Abstract Chronic pelvic pain (CPP) causes important negative effects on quality of life. Endometriosis is the most common cause of CPP in females, and diagnostic delay is over six years internationally. Data remain scarce for CPP impact or diagnostic delay in Aotearoa New Zealand. This study used an online survey to explore the impact of CPP on various life domains for those aged over 18. Additionally, for those with an endometriosis diagnosis, diagnostic delay and factors affecting this over time were explored.
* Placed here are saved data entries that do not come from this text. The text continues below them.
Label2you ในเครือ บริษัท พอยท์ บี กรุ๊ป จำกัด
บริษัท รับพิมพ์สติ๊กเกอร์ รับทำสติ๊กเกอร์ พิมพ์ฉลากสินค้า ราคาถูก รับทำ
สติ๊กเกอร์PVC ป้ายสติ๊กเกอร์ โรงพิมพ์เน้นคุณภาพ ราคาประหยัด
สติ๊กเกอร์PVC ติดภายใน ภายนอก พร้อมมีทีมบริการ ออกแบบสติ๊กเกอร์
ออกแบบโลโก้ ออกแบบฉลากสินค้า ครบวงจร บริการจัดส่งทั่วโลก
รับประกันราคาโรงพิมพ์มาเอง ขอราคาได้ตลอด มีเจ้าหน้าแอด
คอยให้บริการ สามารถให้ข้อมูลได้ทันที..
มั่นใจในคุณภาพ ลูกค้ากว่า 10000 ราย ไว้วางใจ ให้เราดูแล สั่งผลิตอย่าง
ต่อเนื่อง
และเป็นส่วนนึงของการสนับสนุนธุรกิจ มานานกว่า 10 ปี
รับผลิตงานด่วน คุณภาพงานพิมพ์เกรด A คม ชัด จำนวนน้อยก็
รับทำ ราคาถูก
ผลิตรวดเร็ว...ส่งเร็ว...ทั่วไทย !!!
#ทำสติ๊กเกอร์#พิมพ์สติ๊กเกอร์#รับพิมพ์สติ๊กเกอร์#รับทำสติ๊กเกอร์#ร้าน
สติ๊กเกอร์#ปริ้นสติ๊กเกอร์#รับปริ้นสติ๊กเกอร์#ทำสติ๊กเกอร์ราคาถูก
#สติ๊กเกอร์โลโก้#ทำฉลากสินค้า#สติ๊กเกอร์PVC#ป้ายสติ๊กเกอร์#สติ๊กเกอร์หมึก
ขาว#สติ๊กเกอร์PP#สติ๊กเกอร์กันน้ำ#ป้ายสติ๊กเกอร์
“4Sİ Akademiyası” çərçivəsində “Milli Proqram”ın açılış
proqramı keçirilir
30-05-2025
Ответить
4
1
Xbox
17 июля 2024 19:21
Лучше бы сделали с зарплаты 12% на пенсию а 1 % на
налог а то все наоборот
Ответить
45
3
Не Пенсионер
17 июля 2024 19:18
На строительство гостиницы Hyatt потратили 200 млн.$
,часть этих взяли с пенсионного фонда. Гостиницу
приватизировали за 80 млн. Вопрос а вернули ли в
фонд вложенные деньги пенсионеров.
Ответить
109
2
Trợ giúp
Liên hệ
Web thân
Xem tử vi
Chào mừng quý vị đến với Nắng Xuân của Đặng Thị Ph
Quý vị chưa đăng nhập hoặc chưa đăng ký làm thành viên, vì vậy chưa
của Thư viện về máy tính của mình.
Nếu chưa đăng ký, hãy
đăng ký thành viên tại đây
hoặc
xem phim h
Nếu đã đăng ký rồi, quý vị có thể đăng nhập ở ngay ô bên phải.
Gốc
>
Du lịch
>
There were 800 respondent (620 with self-reported endometriosis). CPP symptoms, irrespective of final diagnosis, started prior to age 20 and negatively impacted multiple life domains including employment, education, and relationships. Mean diagnostic delay for those with endometriosis was 8.7 years, including 2.9 years between symptom onset and first presentation and 5.8 years between first presentation and diagnosis. Five doctors on average were seen prior to diagnosis. However, there was a reduction in the interval between first presentation and diagnosis over time, from 8.4 years for those presenting before 2005, to two years for those presenting after 2012. While diagnostic delay is decreasing, CPP, irrespective of aetiology, continues to have a significant negative impact on the lives of those affected.